Table 12 Experiment results of structural function identification of abstracts (%)
Table 13 Experimental results of Chinese literary entity identification (%)

Discussion

The present study focuses on the development of pre-trained language models specifically for Chinese humanities and social science texts. A series of models was proposed, including HsscBERT_e3 and HsscBERT_e5, and their performance was evaluated across a range of tasks, including discipline classification, abstract structural function recognition, and knowledge entity recognition. The models demonstrated superior performance in domain-specific tasks in comparison to baseline models, particularly with regard to the recognition of domain-related linguistic features and the improvement of semantic understanding. Furthermore, experimental findings indicated that five rounds of pre-training yielded superior model performance in comparison to three rounds, thereby underscoring the significance of continuous domain-specific training. Additionally, the research highlighted that small and fine-tuned models outperform large-scale models like GPT in certain specialised tasks, affirming the value of targeted model training over broad, generic pre-training. The process described in this study can be further generalized to other domains, such as literature, history and philosophy. Training on large-scale domain texts enables the model to demonstrate superior performance on domain-specific tasks.

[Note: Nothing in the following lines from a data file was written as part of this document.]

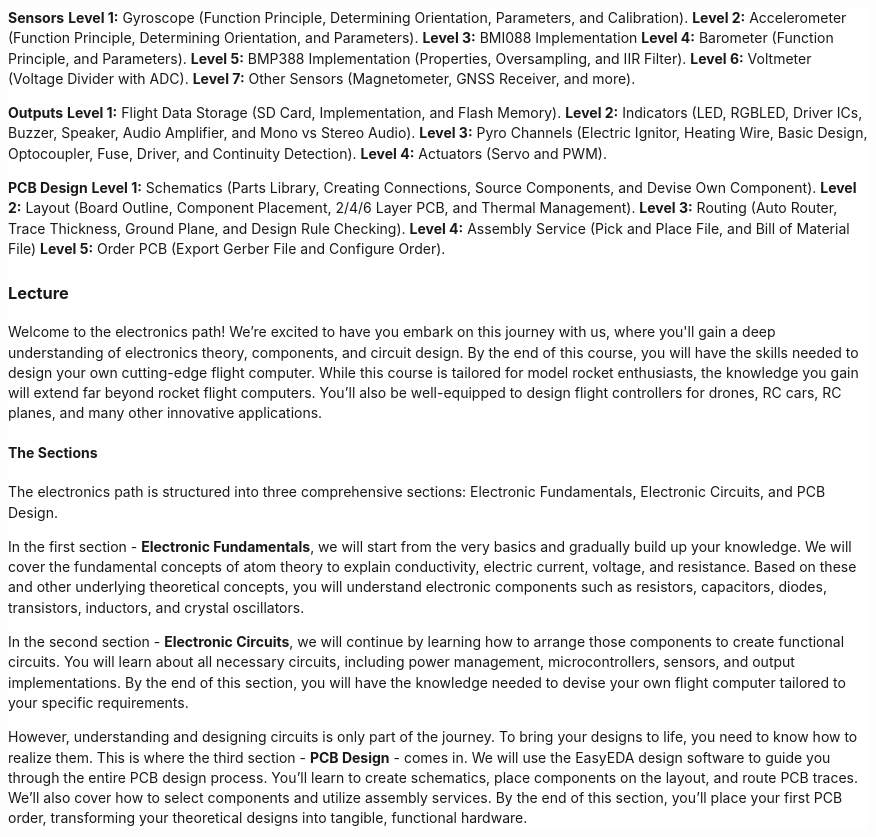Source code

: **Sensors**
**Level 1:** Gyroscope (Function Principle, Determining Orientation, Parameters, and Calibration).
**Level 2:** Accelerometer (Function Principle, Determining Orientation, and Parameters).
**Level 3:** BMI088 Implementation
**Level 4:** Barometer (Function Principle, and Parameters).
**Level 5:** BMP388 Implementation (Properties, Oversampling, and IIR Filter).
**Level 6:** Voltmeter (Voltage Divider with ADC).
**Level 7:** Other Sensors (Magnetometer, GNSS Receiver, and more).

**Outputs**
**Level 1:** Flight Data Storage (SD Card, Implementation, and Flash Memory).
**Level 2:** Indicators (LED, RGBLED, Driver ICs, Buzzer, Speaker, Audio Amplifier, and Mono vs Stereo Audio).
**Level 3:** Pyro Channels (Electric Ignitor, Heating Wire, Basic Design, Optocoupler, Fuse, Driver, and Continuity Detection).
**Level 4:** Actuators (Servo and PWM).

**PCB Design**
**Level 1:** Schematics (Parts Library, Creating Connections, Source Components, and Devise Own Component).
**Level 2:** Layout (Board Outline, Component Placement, 2/4/6 Layer PCB, and Thermal Management).
**Level 3:** Routing (Auto Router, Trace Thickness, Ground Plane, and Design Rule Checking).
**Level 4:** Assembly Service (Pick and Place File, and Bill of Material File)
**Level 5:** Order PCB (Export Gerber File and Configure Order).

### Lecture 
Welcome to the electronics path! We’re excited to have you embark on this journey with us, where you'll gain a deep understanding of electronics theory, components, and circuit design. By the end of this course, you will have the skills needed to design your own cutting-edge flight computer. While this course is tailored for model rocket enthusiasts, the knowledge you gain will extend far beyond rocket flight computers. You’ll also be well-equipped to design flight controllers for drones, RC cars, RC planes, and many other innovative applications.

#### The Sections
The electronics path is structured into three comprehensive sections:
Electronic Fundamentals, Electronic Circuits, and PCB Design.

In the first section - **Electronic Fundamentals**, we will start from the very basics and gradually build up your knowledge. We will cover the fundamental concepts of atom theory to explain conductivity, electric current, voltage, and resistance. Based on these and other underlying theoretical concepts, you will understand electronic components such as resistors, capacitors, diodes, transistors, inductors, and crystal oscillators. 

In the second section - **Electronic Circuits**, we will continue by learning how to arrange those components to create functional circuits. You will learn about all necessary circuits, including power management, microcontrollers, sensors, and output implementations. By the end of this section, you will have the knowledge needed to devise your own flight computer tailored to your specific requirements.

However, understanding and designing circuits is only part of the journey. To bring your designs to life, you need to know how to realize them. This is where the third section - **PCB Design** - comes in. We will use the EasyEDA design software to guide you through the entire PCB design process. You’ll learn to create schematics, place components on the layout, and route PCB traces. We’ll also cover how to select components and utilize assembly services. By the end of this section, you’ll place your first PCB order, transforming your theoretical designs into tangible, functional hardware.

Notwithstanding the favourable outcomes, this study also identified certain limitations. From a cross-disciplinary and cross-language perspective, the performance of the model varies across disciplines due to differences in publication volume and language style. The more esoteric language of disciplines such as philosophy poses a significant challenge for training, leading to lower recognition accuracy in specific tasks. The increasing overlap of disciplinary content in modern research also complicates text categorisation, as it makes it more difficult for models to achieve high classification accuracies. While the model has demonstrated proficiency in Chinese humanities and social sciences, challenges persist in multilingual scenarios due to constraints in model parameters and training data. From the perspective of NLP tasks, the encoder-only architecture model represented by BERT is more suitable for text comprehension tasks, and is difficult to perform generative tasks (e.g., translation, summarization).

To date, NLP has experienced four research paradigms: Fully Supervised Learning (Non-Neural Network), Fully Supervised Learning (Neural Network), Pre-train, Fine-tune and Pre-train, Prompt, Predict38. This study represents an attempt and exploration of the third paradigm in the context of Chinese humanities and social sciences. The experimental results demonstrate that, despite the large language model’s demonstrated proficiency in text generation within the general domain, the Pre-train, Fine-tune research paradigm based on small models maintains relevance in the vertical domain. Future research should address the limitations of perplexity as a metric for model evaluation, exploring alternative metrics that could better capture nuanced performance differences, especially in low perplexity scenarios. In addition, further exploration is required to enhance the performance of models across diverse disciplinary domains characterised by varied linguistic characteristics. The incorporation of a more diverse array of data sources, along with the identification and resolution of challenges pertaining to cross-disciplinary classification, will serve to enhance the model’s versatility and generalizability. Additionally, refining the pre-training process to accommodate the specific needs of different linguistic styles, such as those found in Chinese humanities and social sciences, could further optimize model performance. The exploration of advanced techniques, such as the incorporation of external knowledge bases, the integration of more domain-specific features, and the application of hybrid models combining supervised and unsupervised learning approaches, holds promise for the enhancement of future model development. As the field of natural language processing (NLP) continues to evolve, it is essential to examine how new paradigms, such as the fourth paradigm of NLP, can be integrated into the pre-training process to improve performance on downstream tasks.